Apply the Gibbs free energy equation to calculate free energy and equilibrium in coupled reactions.

Main Text/s and any supplementary readings:

- Lehninger Principles of Biochemistry, David L. Nelson and Michael M. Cox, 5th ed., 2008.
- Biochemistry, Jeremy M. Berg, John L. Tymoczko and Lubert Stryer, 6th ed., 2007.
- Biochemistry, Donald Voet and Judith G. Voet, 4th ed., 2011.
- Essential biochemistry, Charlotte W. Pratt and Kathleen Cornely, 2nd ed., 2011.

 
STUDY-UNIT TYPE Lecture and Tutorial

 
METHOD OF ASSESSMENT
Assessment Component/s Assessment Due Resit Availability Weighting
Classwork SEM2 No 15%
Examination (2 Hours) SEM2 Yes 85%

 
LECTURER/S Claude A. Farrugia

 
The University makes every effort to ensure that the published Courses Plans, Programmes of Study and Study-Unit information are complete and up-to-date at the time of publication.

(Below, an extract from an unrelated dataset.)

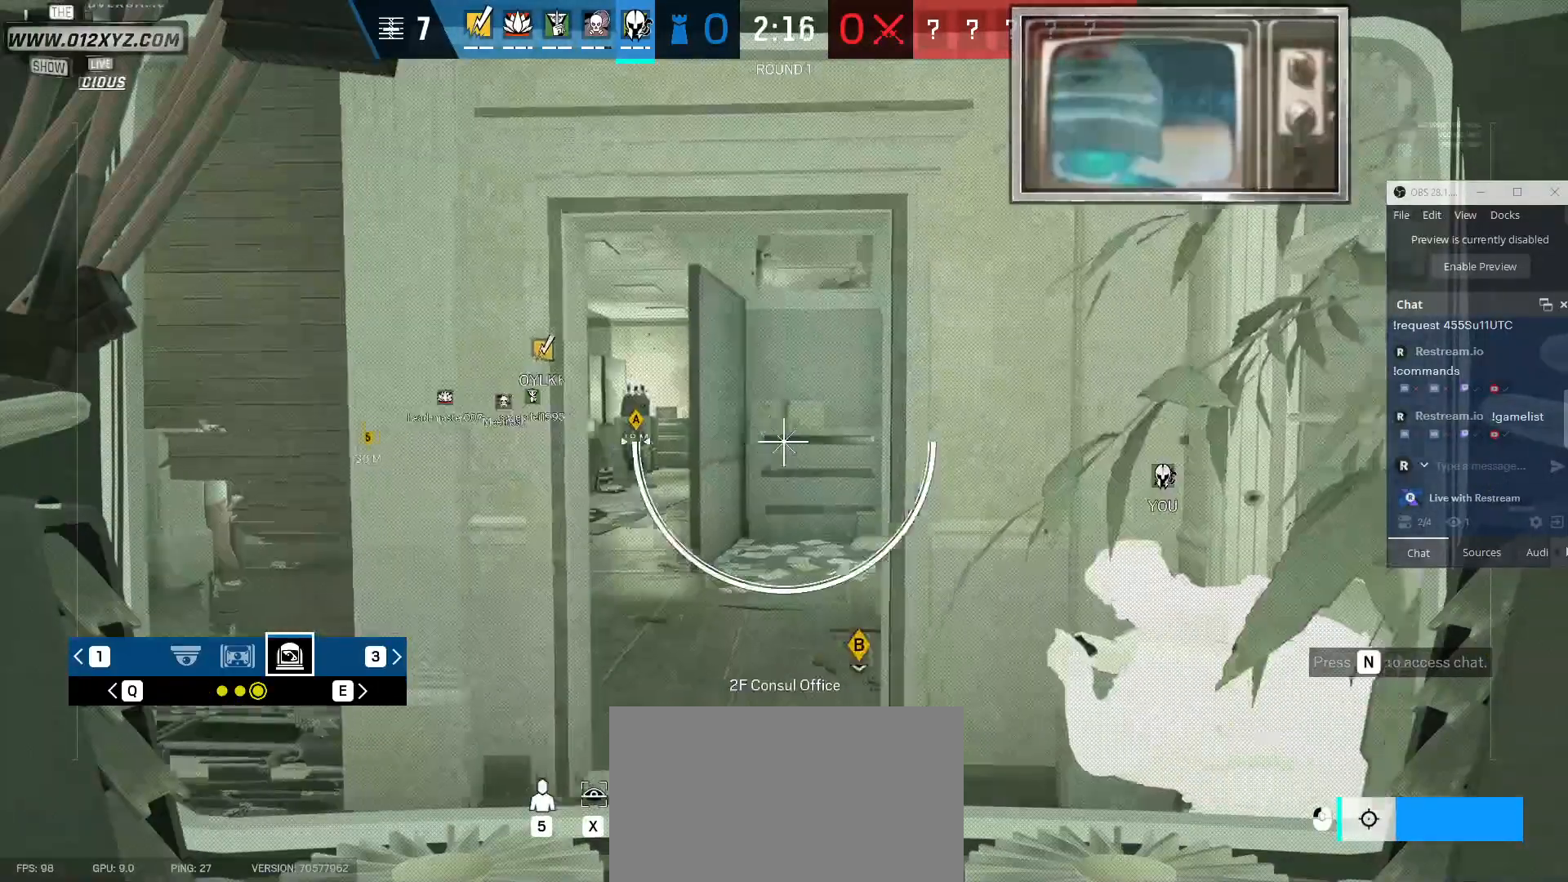
{"keys": [], "mouse": ["right"], "events": []}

The University reserves the right to make changes in case errors are detected after publication.
The availability of optional units may be subject to timetabling constraints.
Units not attracting a sufficient number of registrations may be withdrawn without notice.
It should be noted that all the information in the description above applies to study-units available during the academic year 2020/1. It may be subject to change in subsequent years.